When Hickory residents Mark “Hootie” Bowman and Bryan Jones sit down to their Thanksgiving meal this week, they’ll have much to be thankful for: Families they adore, busy careers, lasting friendships and a fun hobby some might be surprised to discover about the thirty-something former N.C. State frat boys – they write and illustrate children’s books.
The results are interactive hardbacks that introduce children to popular colleges and universities.
As young readers manipulate movable parts, scratch and sniff, stroke textured objects and enjoy the simple rhyming cadence of each story, they traverse a college campus with the university mascot as their guide.
In “Go Mountaineers Go!” children meet Yosef, the mountain man. In “Go Wolfpack Go!” Mr. and Ms. Wuf lead the way. In “Go Tar Heels Go!” Rameses the ram not only shows off his historic Chapel Hill campus, he also plays basketball:
“See the ball, bright orange and round?
Watch Rameses as he shoots it down.
See him dribble. Watch him pass it,
Help him score the winning basket!”
Also published by Bowman’s and Jones’s company, Collegiate Kids Books, are children’s books about East Carolina University and Virginia Tech. Clemson, Tennessee and a slew of others are in the works, including one about the Marine Corps, in which the mascot takes the child through boot camp.

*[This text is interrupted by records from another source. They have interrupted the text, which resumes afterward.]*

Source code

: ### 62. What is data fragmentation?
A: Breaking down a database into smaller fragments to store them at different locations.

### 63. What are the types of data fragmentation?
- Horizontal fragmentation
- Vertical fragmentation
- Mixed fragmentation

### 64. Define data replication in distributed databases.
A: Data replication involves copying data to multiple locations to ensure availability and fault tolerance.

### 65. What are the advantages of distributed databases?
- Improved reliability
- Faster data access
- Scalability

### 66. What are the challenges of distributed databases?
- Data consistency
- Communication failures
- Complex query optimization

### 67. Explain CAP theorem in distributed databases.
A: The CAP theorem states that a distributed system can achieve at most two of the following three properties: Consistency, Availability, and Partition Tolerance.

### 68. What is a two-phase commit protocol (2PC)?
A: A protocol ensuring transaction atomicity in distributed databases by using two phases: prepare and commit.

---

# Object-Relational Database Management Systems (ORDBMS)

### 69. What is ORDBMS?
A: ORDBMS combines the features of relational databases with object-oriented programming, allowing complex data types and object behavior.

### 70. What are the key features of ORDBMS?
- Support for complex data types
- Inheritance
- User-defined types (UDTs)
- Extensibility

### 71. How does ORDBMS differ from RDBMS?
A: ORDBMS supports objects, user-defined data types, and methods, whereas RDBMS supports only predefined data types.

The books are fun, informative, and not just about sports, Jones said. As he and Bowman carefully research each institution, tour campuses and turn their findings into kids’ books, they include the academic, the athletic and the unanticipated.
For example, “Did you know that Duke has a lemur center?” asked Jones.

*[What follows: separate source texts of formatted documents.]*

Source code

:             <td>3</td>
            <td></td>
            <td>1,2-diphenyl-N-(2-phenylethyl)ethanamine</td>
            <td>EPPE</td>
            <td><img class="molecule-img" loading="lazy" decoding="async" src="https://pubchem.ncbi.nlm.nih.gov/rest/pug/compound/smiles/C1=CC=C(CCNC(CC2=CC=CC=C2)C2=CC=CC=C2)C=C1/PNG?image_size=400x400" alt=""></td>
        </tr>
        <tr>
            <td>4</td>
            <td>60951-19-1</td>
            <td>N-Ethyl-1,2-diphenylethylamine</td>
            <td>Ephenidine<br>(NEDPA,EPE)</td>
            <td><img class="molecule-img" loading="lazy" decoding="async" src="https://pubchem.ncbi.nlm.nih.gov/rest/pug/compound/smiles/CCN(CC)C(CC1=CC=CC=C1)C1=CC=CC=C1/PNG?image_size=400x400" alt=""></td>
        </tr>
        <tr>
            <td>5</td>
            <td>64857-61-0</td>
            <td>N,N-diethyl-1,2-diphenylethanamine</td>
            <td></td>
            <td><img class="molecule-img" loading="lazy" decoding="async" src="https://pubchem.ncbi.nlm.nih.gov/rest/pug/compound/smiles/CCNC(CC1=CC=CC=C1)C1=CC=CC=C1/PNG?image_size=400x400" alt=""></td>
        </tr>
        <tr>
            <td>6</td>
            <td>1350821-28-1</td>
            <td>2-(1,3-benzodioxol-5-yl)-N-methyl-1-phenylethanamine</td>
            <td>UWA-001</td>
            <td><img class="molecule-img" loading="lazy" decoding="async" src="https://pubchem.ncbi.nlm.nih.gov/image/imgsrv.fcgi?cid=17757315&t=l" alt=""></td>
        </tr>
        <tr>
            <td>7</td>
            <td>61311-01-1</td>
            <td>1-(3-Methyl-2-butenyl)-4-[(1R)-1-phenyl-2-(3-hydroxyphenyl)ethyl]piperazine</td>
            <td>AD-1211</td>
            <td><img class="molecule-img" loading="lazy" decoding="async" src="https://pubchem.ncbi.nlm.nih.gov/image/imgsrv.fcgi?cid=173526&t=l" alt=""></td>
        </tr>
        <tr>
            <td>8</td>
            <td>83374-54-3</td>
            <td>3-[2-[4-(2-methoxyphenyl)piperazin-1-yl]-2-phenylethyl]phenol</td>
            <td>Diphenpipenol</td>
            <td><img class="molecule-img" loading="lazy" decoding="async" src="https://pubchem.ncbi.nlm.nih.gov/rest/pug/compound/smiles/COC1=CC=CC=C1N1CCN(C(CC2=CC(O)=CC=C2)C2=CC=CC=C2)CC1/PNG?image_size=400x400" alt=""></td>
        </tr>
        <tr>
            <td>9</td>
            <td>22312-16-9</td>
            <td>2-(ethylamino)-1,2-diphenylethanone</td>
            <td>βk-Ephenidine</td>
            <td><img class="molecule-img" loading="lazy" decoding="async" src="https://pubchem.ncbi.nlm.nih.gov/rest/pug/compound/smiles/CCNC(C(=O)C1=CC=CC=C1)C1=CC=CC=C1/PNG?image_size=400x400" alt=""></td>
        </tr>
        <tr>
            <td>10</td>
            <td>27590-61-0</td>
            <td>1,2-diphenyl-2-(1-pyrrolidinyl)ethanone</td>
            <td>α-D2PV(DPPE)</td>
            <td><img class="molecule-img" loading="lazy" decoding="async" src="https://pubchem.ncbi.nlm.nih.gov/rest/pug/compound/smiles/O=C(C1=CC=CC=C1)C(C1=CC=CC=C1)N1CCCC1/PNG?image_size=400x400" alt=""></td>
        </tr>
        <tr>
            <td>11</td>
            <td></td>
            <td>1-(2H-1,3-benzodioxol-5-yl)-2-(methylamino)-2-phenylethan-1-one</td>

The two still are waiting for the go-ahead from Duke to publish their book about the Blue Devils. Part of the process involves working closely with each university to secure permission to publish, as well as the green light to include the information they’ve deemed most interesting to children.
So how did two fun-loving fathers – Bowman has three children, Jones two – become authors?
It was Jones’ idea; not long after Jones’ first daughter, Lauren, was born in 2002, he discovered the joys of reading to her.
“I began to notice that when she was old enough to select books for us to read to her, she gravitated toward the touch-and-feel interactive children’s books on the bookshelf,” said Jones. “That was when I began creating a touch-and-feel interactive NCSU children’s book.”
Jones’s wife, Kathryn, is a UNC Chapel Hill grad, meaning there’s conflict in the Jones household. Jones said he felt it his duty to educate his daughter early about the supremacy of everything red, “before my wife could turn her to the light-blue side,” he said, joking.
In 2003, Jones, who grew up in Greensboro, called longtime friend Bowman, a Hickory native, and said, “Let’s create a combination interactive, mascot-based children’s book.”
Bowman said he responded, “Great idea. Call me when you have it written.”
Jones, pointing to the fact that he’s an Eagle Scout, said, “When I start something, I’m going to finish it.”
Time passed, and a couple of things spurred the Eagle Scout into action.
One was a phone call from a cousin who’s a writer and married to a publisher. Jones had shared his idea with them. After mulling it over, they phoned to say, “It’s a winner of an idea.”
The second spur was the tanking of the economy. In 2009, the company where Jones worked filed for bankruptcy. He found himself laid off and wondering what to do.
Acquaintances suggested he start his own business. Scouts always have a plan B, so Jones started two businesses: Lake James Realty and Collegiate Kids Books.
Bowman, who sells HVAC equipment, is also a “super illustrator,” said Jones. In college, where most guys tape posters to their walls, Bowman created murals.
“Hootie honed his skills on bathroom walls and schoolbooks,” said Jones. Selecting Bowman as his art man was the only way to go.
Jones said that if he hadn’t had Bowman as illustrator, there was no way he’d be in the children’s book business.
Positive they had a great product in book one, Jones and Bowman contacted publisher after publisher. None were interested.
In 2010, the men decided to take matters into their own hands. They self-published and self-promoted, and their first book came out earlier this year.
Today they have a small warehouse and a hobby to which they turn on evenings and weekends. It’s not a big money-maker, but it’s entertaining and rewarding, they say.
Jones and Bowman are passionate about N.C. State, and they know there are many just as fired up about their alma maters; plus, the books are fun to play with, even for someone who’s grown up on the outside but still a mascot-loving kid on the inside.
Where better to locate those big kids than at university football games?
Jones and Bowman have spent many Saturdays signing their books at tables set up near university gridirons. “It’s a blast to sign books at games,” said Jones.
Just a couple of weeks ago, the authors returned to N.C. State for a book-signing in the concession area of Carter-Finley Stadium. They said their team was losing, and it was homecoming, “but we still had a ball,” said Bowman.
“People brought us books they’d already bought to get signed,” said Jones.
The authors have much for which to be thankful. They insist the book work is just a hobby – a really fun one – so they’re keeping their day jobs.
Or as the Eagle Scout would call it: Plan A.